TASK BRIEF: Copy the listing below word for word, from its first line through the line with "بمدارس عالميه بالسعودية", both ends included. Leave the pictures out.

══ EXTRACTED DATA ══

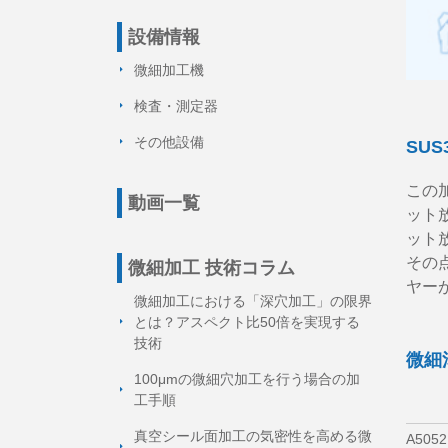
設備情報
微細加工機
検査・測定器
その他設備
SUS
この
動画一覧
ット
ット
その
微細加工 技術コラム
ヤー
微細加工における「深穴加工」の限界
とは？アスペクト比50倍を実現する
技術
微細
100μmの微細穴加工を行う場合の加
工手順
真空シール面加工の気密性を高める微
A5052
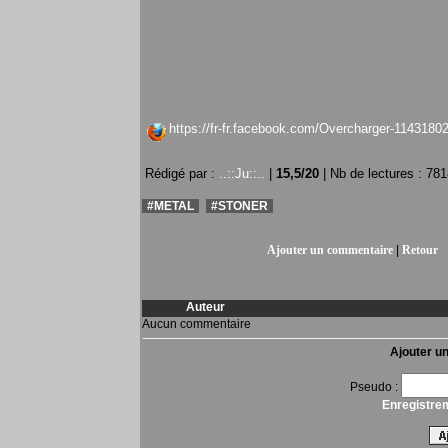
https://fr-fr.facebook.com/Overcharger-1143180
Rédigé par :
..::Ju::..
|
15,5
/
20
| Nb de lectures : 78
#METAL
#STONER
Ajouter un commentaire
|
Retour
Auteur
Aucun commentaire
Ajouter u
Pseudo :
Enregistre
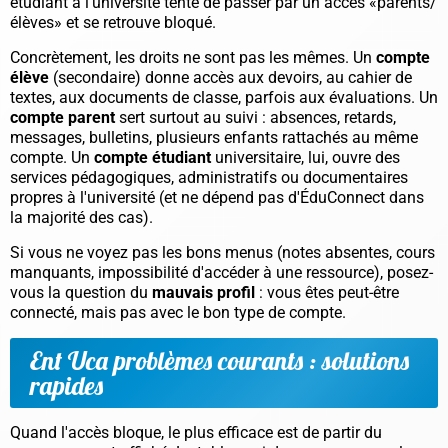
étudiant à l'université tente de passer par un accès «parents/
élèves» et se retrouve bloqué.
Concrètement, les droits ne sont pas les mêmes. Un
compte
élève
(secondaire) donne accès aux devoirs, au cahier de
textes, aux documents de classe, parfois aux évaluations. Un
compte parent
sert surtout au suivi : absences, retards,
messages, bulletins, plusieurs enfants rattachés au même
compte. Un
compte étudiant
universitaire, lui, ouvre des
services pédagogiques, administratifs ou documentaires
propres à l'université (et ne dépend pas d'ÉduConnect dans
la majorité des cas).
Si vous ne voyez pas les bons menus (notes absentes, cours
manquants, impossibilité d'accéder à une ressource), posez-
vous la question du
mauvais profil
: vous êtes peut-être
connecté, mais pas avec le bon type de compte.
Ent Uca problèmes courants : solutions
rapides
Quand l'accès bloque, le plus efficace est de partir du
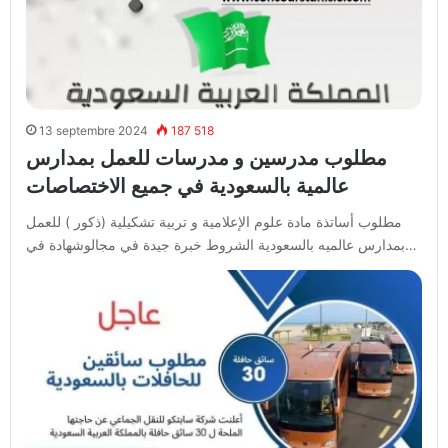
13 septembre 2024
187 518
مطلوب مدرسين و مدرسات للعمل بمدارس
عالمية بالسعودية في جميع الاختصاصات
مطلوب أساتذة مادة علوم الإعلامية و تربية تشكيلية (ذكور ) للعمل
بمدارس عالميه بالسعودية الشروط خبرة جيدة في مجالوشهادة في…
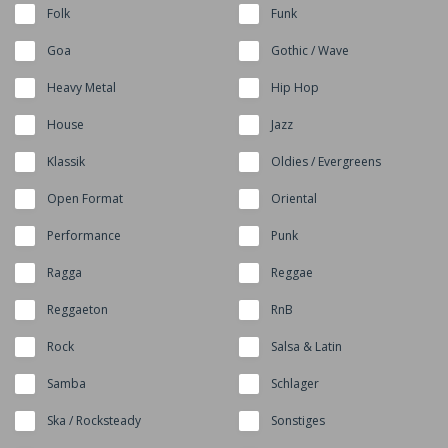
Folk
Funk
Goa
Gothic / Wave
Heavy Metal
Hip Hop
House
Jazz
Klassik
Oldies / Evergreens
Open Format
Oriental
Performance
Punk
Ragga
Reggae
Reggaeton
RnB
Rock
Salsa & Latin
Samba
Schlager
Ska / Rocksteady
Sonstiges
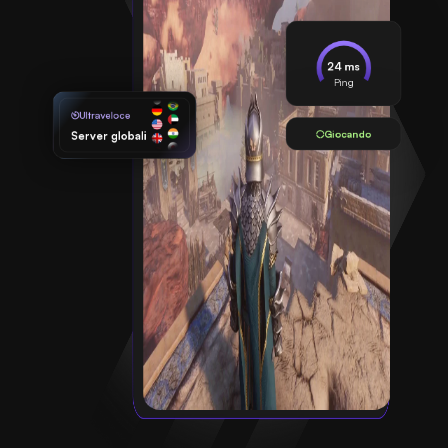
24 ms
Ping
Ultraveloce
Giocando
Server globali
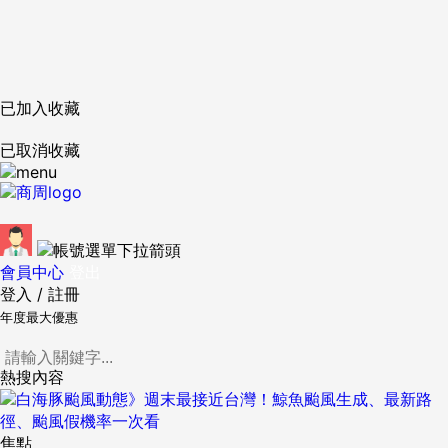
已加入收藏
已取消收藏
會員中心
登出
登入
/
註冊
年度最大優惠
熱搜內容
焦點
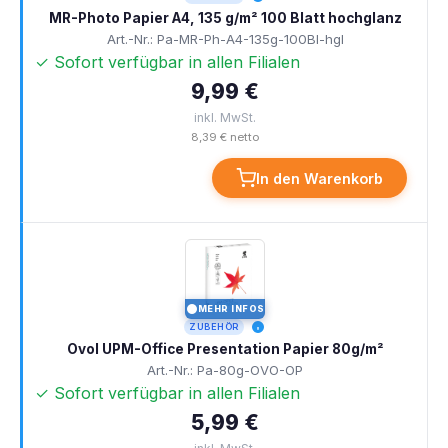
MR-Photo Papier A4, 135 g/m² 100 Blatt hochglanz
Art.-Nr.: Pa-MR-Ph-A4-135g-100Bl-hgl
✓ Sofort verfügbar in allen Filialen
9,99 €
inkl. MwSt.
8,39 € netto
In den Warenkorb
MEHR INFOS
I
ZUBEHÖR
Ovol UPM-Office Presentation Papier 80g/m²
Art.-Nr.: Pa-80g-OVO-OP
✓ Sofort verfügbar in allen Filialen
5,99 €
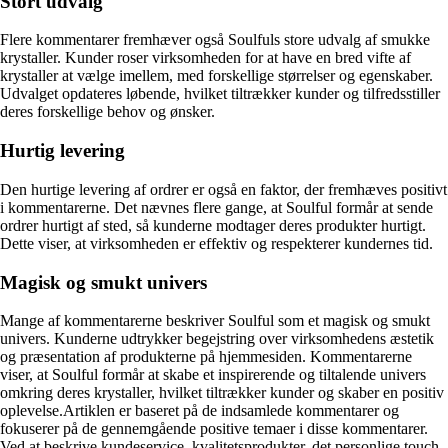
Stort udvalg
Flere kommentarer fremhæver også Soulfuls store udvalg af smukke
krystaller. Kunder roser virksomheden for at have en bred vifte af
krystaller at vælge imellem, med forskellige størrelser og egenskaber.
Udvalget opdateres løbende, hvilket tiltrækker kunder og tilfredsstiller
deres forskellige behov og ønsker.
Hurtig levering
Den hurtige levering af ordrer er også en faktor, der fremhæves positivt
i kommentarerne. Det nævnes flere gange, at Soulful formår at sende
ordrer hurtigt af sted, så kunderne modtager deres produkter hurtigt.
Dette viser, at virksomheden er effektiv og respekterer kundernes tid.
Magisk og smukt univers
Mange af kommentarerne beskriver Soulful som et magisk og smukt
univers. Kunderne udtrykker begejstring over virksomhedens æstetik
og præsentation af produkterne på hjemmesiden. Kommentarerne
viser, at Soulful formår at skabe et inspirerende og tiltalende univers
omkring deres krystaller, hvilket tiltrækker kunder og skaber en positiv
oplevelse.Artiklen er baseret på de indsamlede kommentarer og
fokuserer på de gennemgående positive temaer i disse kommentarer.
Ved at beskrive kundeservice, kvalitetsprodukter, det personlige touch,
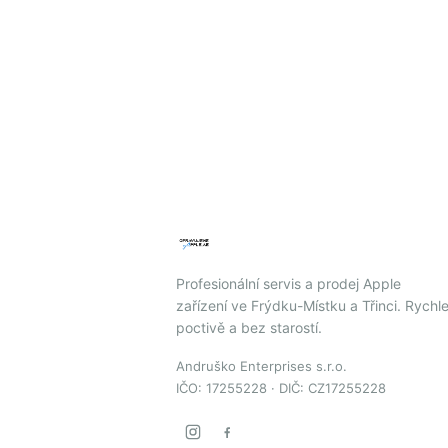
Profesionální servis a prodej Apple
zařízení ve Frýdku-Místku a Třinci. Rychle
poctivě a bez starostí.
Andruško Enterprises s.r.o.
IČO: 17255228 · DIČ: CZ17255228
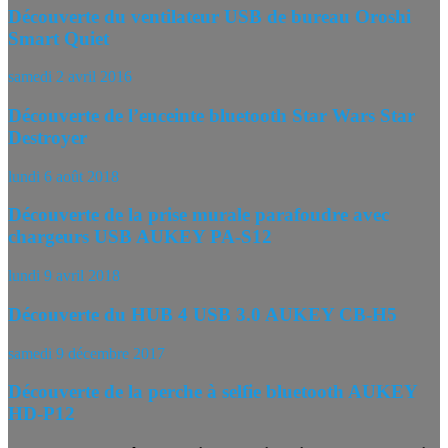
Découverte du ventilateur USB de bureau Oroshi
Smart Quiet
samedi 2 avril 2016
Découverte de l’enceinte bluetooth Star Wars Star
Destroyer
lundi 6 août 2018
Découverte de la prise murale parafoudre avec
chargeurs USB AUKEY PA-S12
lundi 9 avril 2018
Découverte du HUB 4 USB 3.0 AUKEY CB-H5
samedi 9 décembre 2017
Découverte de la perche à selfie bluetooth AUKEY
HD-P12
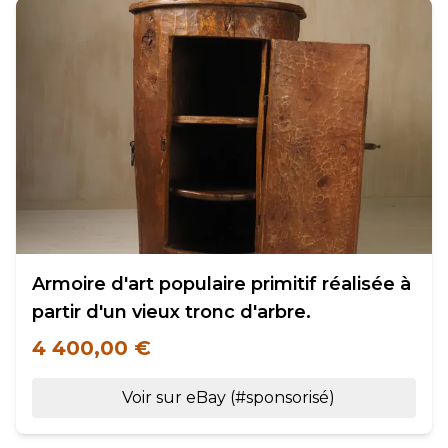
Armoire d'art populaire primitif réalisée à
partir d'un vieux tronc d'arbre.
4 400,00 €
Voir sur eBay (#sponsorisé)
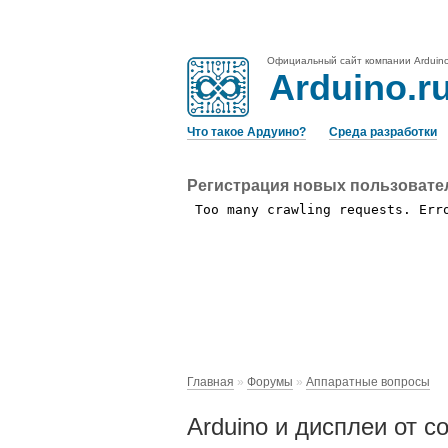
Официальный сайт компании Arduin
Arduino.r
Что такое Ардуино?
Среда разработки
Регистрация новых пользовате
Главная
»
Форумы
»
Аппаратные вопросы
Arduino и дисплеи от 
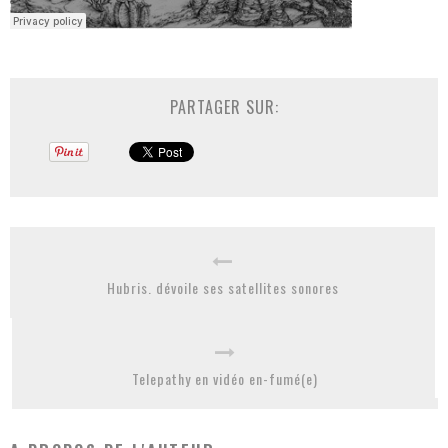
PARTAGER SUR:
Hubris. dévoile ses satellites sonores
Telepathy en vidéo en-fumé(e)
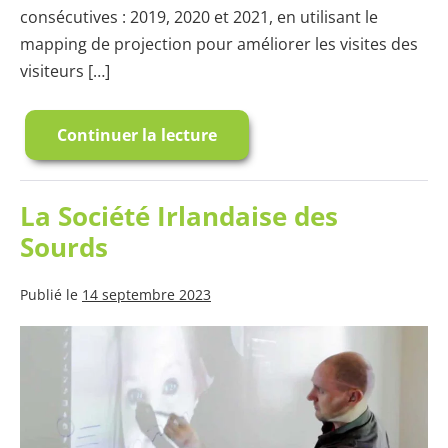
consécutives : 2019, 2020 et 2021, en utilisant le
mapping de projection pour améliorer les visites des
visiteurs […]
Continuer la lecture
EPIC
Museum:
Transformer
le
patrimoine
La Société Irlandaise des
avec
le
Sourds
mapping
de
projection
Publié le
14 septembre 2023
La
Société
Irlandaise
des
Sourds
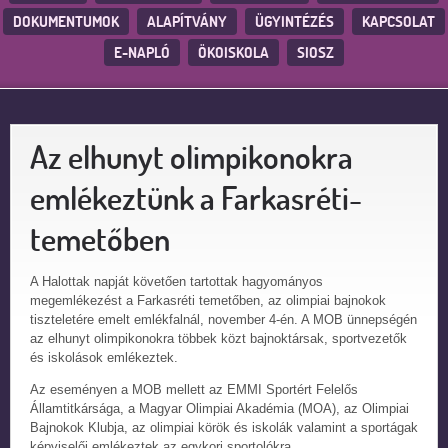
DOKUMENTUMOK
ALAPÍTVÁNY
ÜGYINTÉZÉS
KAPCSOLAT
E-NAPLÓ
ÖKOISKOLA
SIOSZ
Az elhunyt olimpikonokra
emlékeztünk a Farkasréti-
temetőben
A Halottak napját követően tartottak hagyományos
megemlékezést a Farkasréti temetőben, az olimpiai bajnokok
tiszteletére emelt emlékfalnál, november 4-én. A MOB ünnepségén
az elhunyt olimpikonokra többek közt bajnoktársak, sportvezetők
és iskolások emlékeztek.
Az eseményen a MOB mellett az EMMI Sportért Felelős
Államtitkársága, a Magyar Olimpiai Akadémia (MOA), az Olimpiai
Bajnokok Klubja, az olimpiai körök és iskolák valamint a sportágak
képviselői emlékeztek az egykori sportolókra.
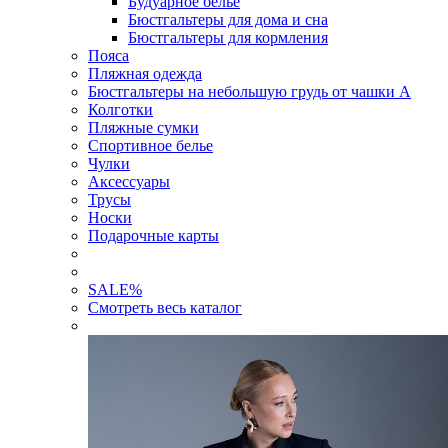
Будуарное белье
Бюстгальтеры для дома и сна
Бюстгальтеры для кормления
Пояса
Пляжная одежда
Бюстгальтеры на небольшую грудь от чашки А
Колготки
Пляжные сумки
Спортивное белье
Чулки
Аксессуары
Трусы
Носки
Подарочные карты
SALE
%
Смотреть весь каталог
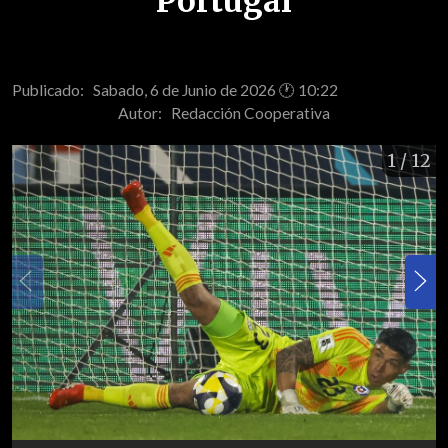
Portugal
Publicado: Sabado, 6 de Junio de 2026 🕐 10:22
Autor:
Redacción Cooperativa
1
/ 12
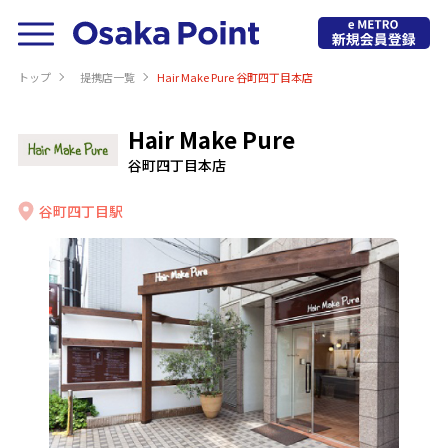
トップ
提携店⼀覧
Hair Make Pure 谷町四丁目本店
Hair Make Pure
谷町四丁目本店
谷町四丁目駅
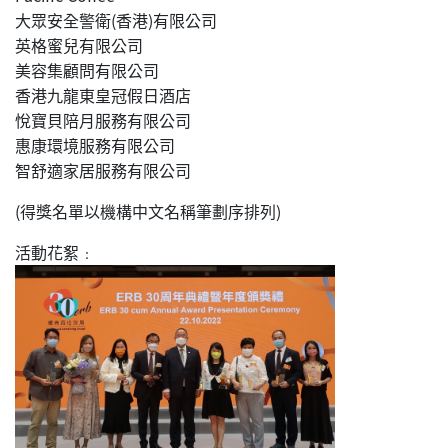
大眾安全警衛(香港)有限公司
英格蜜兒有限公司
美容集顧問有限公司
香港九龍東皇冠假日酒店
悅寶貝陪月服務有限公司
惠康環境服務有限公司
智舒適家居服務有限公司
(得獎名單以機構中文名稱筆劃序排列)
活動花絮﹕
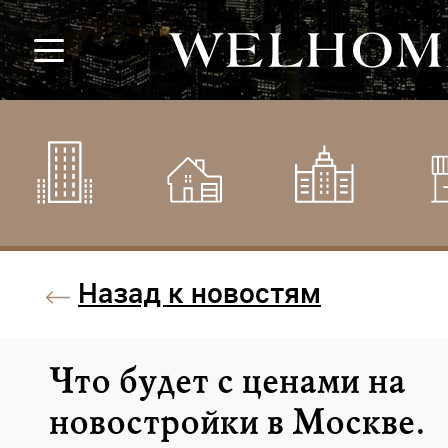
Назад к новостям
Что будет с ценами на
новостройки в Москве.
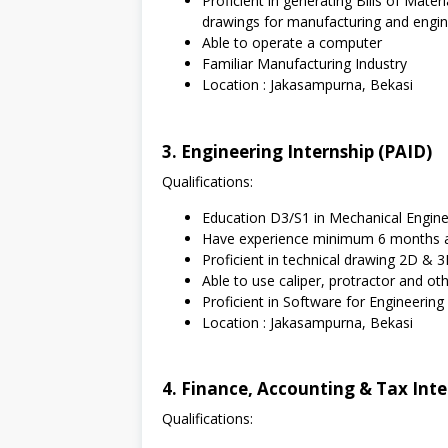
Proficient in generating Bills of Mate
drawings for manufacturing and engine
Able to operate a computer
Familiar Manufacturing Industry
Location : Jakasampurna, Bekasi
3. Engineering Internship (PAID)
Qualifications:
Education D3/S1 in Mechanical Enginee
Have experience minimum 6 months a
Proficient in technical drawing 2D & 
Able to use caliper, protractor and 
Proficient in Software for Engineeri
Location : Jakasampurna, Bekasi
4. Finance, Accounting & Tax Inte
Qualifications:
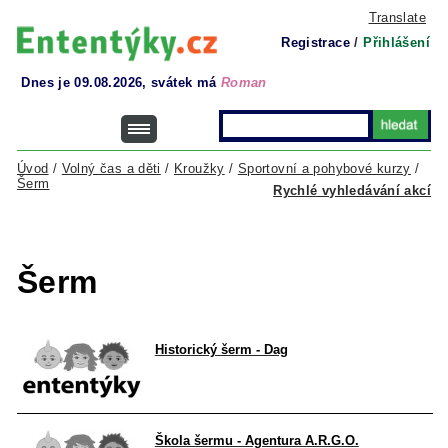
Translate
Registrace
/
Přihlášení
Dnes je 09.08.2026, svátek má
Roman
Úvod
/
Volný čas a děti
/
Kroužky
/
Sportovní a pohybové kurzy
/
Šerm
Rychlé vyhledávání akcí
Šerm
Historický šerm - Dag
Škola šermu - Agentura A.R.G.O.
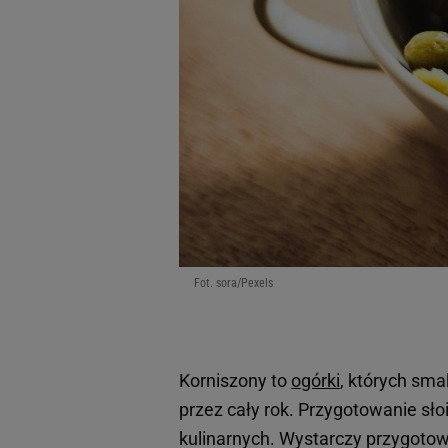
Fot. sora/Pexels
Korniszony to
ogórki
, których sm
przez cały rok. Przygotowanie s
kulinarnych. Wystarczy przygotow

═══

OUTPUT OF THE TASK:
設備情報
微細加工機
検査・測定器
その他設備
SUS
この
動画一覧
ット
ット
その
微細加工 技術コラム
ヤー
微細加工における「深穴加工」の限界
とは？アスペクト比50倍を実現する
技術
微細
100μmの微細穴加工を行う場合の加
工手順
真空シール面加工の気密性を高める微
A5052
https://fr-fr.facebook.com/Overcharger-1143180
Rédigé par :
..::Ju::..
|
15,5
/
20
| Nb de lectures : 78
#METAL
#STONER
Ajouter un commentaire
|
Retour
Auteur
Aucun commentaire
Ajouter u
Pseudo :
Enregistre
étudiant à l'université tente de passer par un accès «parents/
élèves» et se retrouve bloqué.
Concrètement, les droits ne sont pas les mêmes. Un
compte
élève
(secondaire) donne accès aux devoirs, au cahier de
textes, aux documents de classe, parfois aux évaluations. Un
compte parent
sert surtout au suivi : absences, retards,
messages, bulletins, plusieurs enfants rattachés au même
compte. Un
compte étudiant
universitaire, lui, ouvre des
services pédagogiques, administratifs ou documentaires
propres à l'université (et ne dépend pas d'ÉduConnect dans
la majorité des cas).
Si vous ne voyez pas les bons menus (notes absentes, cours
manquants, impossibilité d'accéder à une ressource), posez-
vous la question du
mauvais profil
: vous êtes peut-être
connecté, mais pas avec le bon type de compte.
Ent Uca problèmes courants : solutions
rapides
Quand l'accès bloque, le plus efficace est de partir du
13 septembre 2024
187 518
مطلوب مدرسين و مدرسات للعمل بمدارس
عالمية بالسعودية في جميع الاختصاصات
مطلوب أساتذة مادة علوم الإعلامية و تربية تشكيلية (ذكور ) للعمل
بمدارس عالميه بالسعودية الشروط خبرة جيدة في مجالوشهادة في…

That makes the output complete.